**GIVEN ENTRIES**
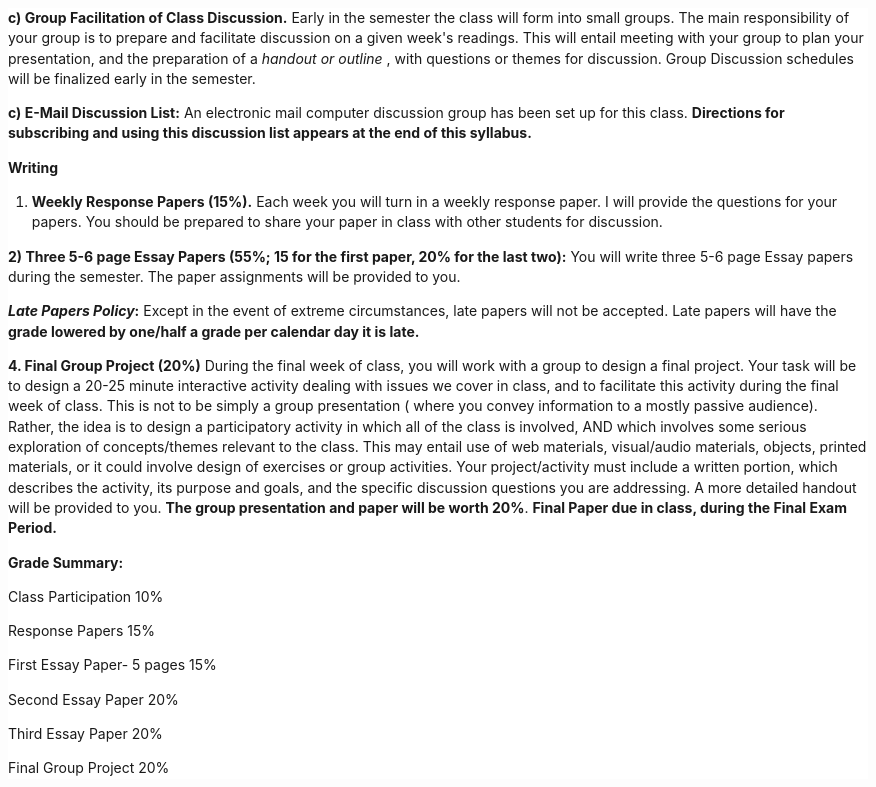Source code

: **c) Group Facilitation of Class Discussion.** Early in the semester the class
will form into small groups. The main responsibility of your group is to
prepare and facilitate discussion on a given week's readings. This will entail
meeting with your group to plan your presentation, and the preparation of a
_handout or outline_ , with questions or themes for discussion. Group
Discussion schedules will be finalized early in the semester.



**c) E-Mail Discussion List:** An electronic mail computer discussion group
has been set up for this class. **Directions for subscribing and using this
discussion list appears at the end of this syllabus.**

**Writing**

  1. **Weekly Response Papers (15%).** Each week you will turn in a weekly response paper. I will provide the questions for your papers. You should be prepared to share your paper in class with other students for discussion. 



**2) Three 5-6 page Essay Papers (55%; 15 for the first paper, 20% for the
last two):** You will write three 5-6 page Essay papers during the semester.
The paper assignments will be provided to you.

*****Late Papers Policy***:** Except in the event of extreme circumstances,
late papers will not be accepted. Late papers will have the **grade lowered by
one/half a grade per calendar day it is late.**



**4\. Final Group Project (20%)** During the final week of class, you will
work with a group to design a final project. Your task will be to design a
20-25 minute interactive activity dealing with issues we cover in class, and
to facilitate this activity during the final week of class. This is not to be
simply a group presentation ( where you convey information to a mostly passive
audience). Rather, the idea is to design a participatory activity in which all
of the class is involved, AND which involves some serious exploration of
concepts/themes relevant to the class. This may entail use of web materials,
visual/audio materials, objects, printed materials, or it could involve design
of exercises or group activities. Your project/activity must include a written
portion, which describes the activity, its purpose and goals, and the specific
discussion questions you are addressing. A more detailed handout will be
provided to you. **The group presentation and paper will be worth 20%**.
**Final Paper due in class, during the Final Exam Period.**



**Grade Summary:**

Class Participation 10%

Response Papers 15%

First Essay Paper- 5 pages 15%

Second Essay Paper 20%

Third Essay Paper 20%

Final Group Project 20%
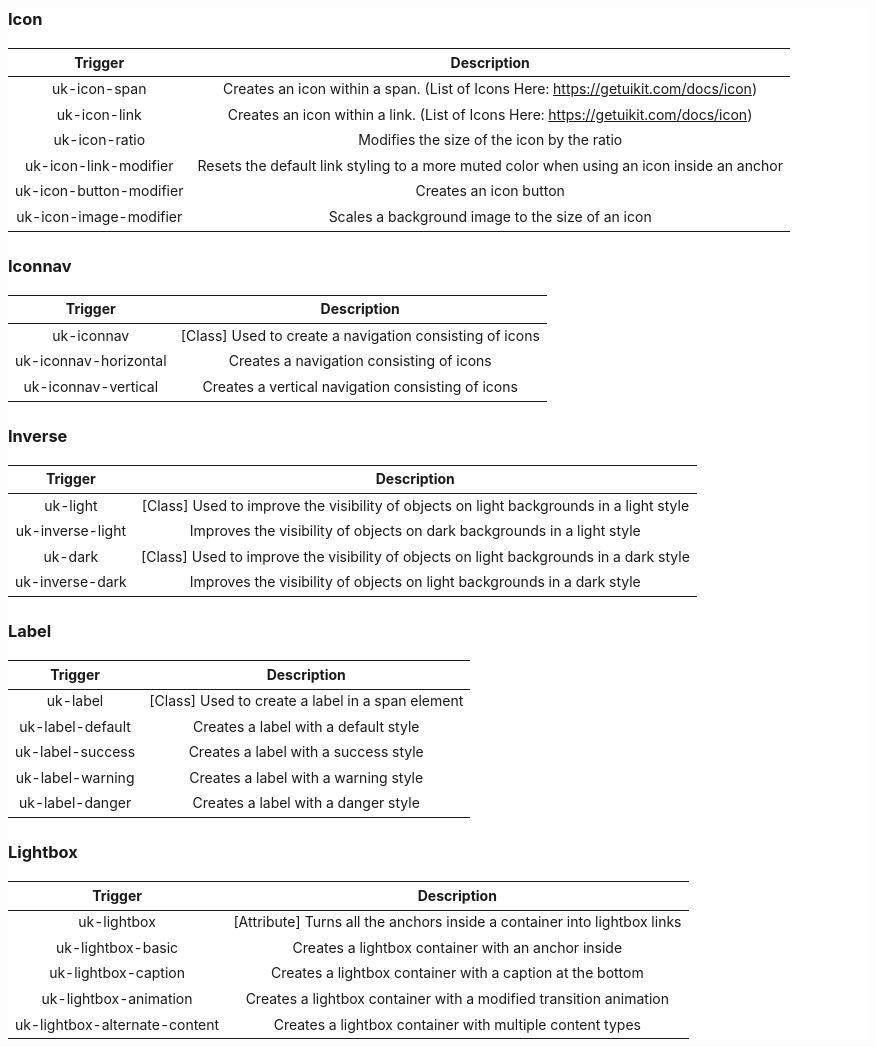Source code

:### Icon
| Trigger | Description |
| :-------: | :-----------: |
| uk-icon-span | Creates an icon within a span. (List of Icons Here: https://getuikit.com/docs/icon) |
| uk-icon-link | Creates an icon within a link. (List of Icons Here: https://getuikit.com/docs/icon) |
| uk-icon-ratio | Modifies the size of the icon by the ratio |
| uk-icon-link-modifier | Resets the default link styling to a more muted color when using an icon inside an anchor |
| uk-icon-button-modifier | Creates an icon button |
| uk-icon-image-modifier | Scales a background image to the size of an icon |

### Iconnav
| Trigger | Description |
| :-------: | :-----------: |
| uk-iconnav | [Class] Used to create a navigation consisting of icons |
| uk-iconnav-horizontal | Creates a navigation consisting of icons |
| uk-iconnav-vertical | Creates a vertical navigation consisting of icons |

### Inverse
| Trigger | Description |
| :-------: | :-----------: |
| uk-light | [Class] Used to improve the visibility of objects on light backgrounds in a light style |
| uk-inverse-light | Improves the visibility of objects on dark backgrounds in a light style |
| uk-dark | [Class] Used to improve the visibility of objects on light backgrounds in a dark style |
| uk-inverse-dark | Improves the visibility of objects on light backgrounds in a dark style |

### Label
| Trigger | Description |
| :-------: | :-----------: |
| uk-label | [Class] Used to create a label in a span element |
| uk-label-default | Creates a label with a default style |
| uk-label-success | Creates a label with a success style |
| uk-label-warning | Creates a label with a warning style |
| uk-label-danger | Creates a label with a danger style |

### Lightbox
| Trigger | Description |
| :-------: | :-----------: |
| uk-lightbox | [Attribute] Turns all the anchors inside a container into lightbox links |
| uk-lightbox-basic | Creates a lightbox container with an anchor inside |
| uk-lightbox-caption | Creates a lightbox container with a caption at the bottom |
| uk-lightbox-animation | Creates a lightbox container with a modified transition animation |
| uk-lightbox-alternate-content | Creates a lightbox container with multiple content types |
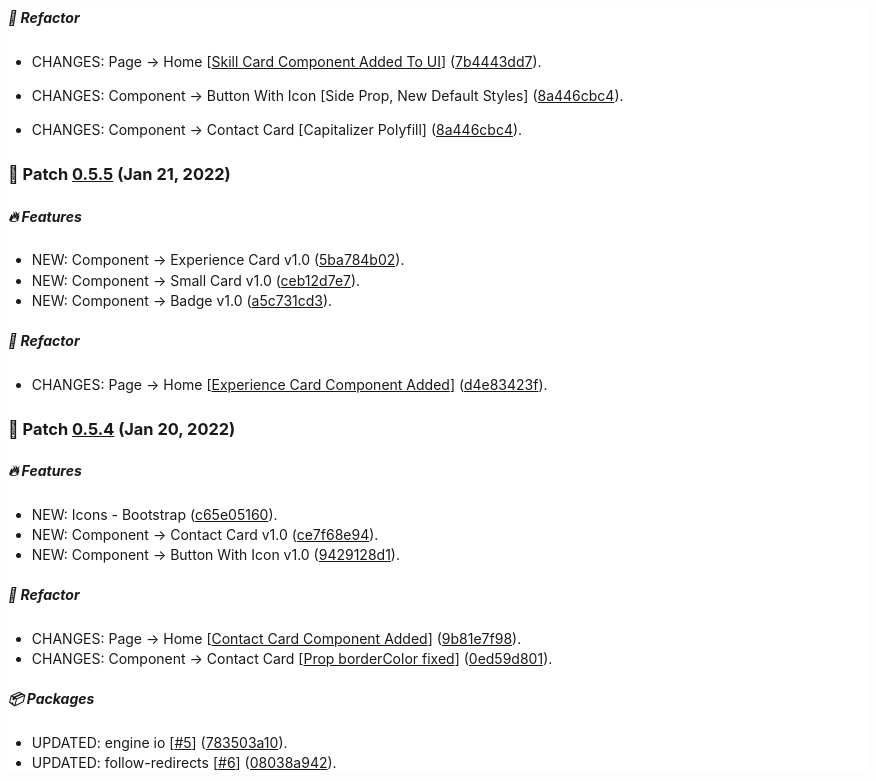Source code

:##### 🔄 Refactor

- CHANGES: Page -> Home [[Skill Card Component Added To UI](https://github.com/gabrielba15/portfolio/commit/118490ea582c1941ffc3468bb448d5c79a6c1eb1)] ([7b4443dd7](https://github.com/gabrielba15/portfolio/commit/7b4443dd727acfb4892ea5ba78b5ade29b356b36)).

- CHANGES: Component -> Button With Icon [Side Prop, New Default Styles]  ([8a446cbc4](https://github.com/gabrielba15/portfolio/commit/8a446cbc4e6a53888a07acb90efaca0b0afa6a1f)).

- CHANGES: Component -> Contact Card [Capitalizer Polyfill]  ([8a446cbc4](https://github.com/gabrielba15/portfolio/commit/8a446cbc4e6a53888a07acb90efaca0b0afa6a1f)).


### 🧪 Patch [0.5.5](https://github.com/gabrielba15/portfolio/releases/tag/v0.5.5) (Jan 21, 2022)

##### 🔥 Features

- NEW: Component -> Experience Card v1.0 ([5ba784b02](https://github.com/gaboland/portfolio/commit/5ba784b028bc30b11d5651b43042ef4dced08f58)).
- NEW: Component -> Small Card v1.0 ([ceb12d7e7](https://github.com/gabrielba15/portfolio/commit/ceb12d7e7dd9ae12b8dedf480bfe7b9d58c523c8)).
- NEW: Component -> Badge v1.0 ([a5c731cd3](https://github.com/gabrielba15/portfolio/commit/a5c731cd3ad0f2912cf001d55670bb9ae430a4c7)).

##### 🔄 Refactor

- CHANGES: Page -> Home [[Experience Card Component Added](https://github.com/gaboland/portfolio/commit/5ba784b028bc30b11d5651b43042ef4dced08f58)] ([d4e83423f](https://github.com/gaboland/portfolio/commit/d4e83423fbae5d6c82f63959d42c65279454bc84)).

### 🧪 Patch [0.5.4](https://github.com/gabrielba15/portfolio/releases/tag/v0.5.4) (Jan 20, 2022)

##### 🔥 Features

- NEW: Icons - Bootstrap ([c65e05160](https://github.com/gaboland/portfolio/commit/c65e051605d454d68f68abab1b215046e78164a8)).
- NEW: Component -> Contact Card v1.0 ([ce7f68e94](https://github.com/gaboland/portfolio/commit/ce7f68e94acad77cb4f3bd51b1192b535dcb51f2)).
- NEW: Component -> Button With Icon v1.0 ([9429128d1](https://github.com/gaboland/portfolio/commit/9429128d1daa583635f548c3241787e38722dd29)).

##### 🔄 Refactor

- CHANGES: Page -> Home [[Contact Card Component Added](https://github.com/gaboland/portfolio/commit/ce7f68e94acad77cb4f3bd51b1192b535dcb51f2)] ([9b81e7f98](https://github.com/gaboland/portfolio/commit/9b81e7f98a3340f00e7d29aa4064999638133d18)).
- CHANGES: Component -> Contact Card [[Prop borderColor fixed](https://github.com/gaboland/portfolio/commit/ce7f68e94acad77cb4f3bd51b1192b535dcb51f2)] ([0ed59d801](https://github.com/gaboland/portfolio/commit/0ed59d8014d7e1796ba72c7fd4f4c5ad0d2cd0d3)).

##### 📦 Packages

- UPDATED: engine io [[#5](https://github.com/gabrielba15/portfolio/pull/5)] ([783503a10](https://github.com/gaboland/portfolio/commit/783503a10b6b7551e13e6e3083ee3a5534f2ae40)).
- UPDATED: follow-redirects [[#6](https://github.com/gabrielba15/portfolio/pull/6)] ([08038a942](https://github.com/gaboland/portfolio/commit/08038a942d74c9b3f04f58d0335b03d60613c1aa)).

==

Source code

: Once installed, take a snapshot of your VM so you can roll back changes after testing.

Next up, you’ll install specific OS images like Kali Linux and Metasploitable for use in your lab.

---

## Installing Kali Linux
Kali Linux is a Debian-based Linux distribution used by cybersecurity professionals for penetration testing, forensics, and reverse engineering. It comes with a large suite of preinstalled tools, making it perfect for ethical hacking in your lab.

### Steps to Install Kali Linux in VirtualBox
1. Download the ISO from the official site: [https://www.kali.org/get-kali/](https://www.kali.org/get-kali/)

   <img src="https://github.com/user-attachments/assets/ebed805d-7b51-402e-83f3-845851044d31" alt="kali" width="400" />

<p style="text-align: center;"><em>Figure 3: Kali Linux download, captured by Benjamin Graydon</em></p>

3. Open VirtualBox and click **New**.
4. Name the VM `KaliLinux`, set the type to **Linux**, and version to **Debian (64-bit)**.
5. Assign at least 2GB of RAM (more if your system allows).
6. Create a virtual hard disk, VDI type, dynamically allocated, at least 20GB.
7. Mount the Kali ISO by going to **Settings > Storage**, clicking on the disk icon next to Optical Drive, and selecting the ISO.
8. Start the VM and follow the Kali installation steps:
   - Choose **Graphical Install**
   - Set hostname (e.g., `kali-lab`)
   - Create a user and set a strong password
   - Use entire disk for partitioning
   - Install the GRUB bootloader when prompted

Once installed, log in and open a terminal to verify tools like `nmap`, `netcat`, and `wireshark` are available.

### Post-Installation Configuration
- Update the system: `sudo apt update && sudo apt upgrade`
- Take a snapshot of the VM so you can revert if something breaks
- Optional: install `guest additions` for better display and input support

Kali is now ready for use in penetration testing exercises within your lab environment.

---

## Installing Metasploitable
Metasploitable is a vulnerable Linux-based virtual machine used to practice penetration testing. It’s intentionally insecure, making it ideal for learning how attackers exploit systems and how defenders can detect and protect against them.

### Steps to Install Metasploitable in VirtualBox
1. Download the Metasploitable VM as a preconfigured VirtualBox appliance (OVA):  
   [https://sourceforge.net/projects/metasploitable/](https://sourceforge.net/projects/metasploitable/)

**WHAT YOU WILL DO**
Return, unchanged, the lines from the line containing "- CHANGES: Page -> Home [[Contact" up to and including the line containing "- UPDATED: follow-redirects".

**RESPONSE BOX**
- CHANGES: Page -> Home [[Contact Card Component Added](https://github.com/gaboland/portfolio/commit/ce7f68e94acad77cb4f3bd51b1192b535dcb51f2)] ([9b81e7f98](https://github.com/gaboland/portfolio/commit/9b81e7f98a3340f00e7d29aa4064999638133d18)).
- CHANGES: Component -> Contact Card [[Prop borderColor fixed](https://github.com/gaboland/portfolio/commit/ce7f68e94acad77cb4f3bd51b1192b535dcb51f2)] ([0ed59d801](https://github.com/gaboland/portfolio/commit/0ed59d8014d7e1796ba72c7fd4f4c5ad0d2cd0d3)).

##### 📦 Packages

- UPDATED: engine io [[#5](https://github.com/gabrielba15/portfolio/pull/5)] ([783503a10](https://github.com/gaboland/portfolio/commit/783503a10b6b7551e13e6e3083ee3a5534f2ae40)).
- UPDATED: follow-redirects [[#6](https://github.com/gabrielba15/portfolio/pull/6)] ([08038a942](https://github.com/gaboland/portfolio/commit/08038a942d74c9b3f04f58d0335b03d60613c1aa)).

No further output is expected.